Mas não para por aí. Além de toda tensão criada pelas infeliz fala do Sr. Presidente, o fato de ofender a memória de uma pessoa que lutou pela democracia – Democracia esta que, como num conto de terrível gosto, o elegeu – é fazer descaso do ser humano, da própria vítima e de sua família. As ofensas direcionadas à família da vítima fazem com que a tortura sofrida por Santa Cruz seja perpetuada, eternizada.

Além disso, ao inventar que Santa Cruz teria sido morto por seus próprios companheiros de luta, coloca-o em posição de humilhação, já que poucos motivos justificariam a morte de uma companheiro pelas mãos de outros companheiros, dentre elas a traição. Em outras palavras, além de relembrar o caso, trazendo dor aos familiares, o Sr. Bolsonaro ainda o chamou de “traidor” para todo mundo ouvir. Não bastasse Santa Cruz ter sido morto pelas mãos de agentes do Estado, ainda tem que ser injustamente acusado e humilhado por outro agente do Estado, um desrespeito sem precedente para um Presidente.

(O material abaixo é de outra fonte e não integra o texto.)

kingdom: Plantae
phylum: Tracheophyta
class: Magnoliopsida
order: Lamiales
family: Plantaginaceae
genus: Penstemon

Ao relembrar a morte de um pai, o Presidente revitimiza o filho, que fora privado da convivência paterna por um regime ditatorial. Mas o menino raivoso não estava satisfeito, ainda teve que ofender a memória deste pai, atacando, sem motivos, o filho. A quantidade de direitos humanos violados pelo Sr. Presidente não é brincadeira, embora para ele pareça que seja. Com poucas palavras, Bolsonaro conseguiu violar a dignidade da pessoa humana, o direito à intimidade, privacidade, e tantos outros, e, claro, o direito à memória, afinal, o Presidente tripudiou com a história daqueles que deram a vida para que ele pudesse carregar a faixa que tanto gosta de ostentar. A história é essencial para a vida de uma nação e deve ser preservada e contada adequadamente e ninguém, nem mesmo o representante máximo desta nação, pode alterá-la a seu bel prazer.

Como se não bastasse, ataca a Comissão da Verdade, por ter sido instaurada pela ex-Presidente Dilma Rousseff. Diz que os documentos produzidos são “balela”. Mais um fato gravíssimo, que vai de encontro com a postura de um Presidente. Ao atacar documentos oficiais, Bolsonaro ataca o próprio Estado que representa, numa espécie de autofagia. Bolsonaro, ainda, confunde Estado com Governo, o que prova que não entendeu nada acerca do cargo que ocupa, agindo, mais uma vez, como quem discute com o colega de ginásio que, na falta de argumentos, parte logo para a violência.

E assim podem ser resumidos os meses de Governo do atual Presidente. Uma eterna busca por ser o centro das atenções do “fundão”; o adolescente feroz que cospe ofensas contra seus colegas, apenas pelo fato de discordar deles; na falta de argumentos, Bolsonaro quebra seu vidro de ofensas e as despeja, doa a quem doer, em detrimento de uma Nação inteira. Quem perde? Todos nós.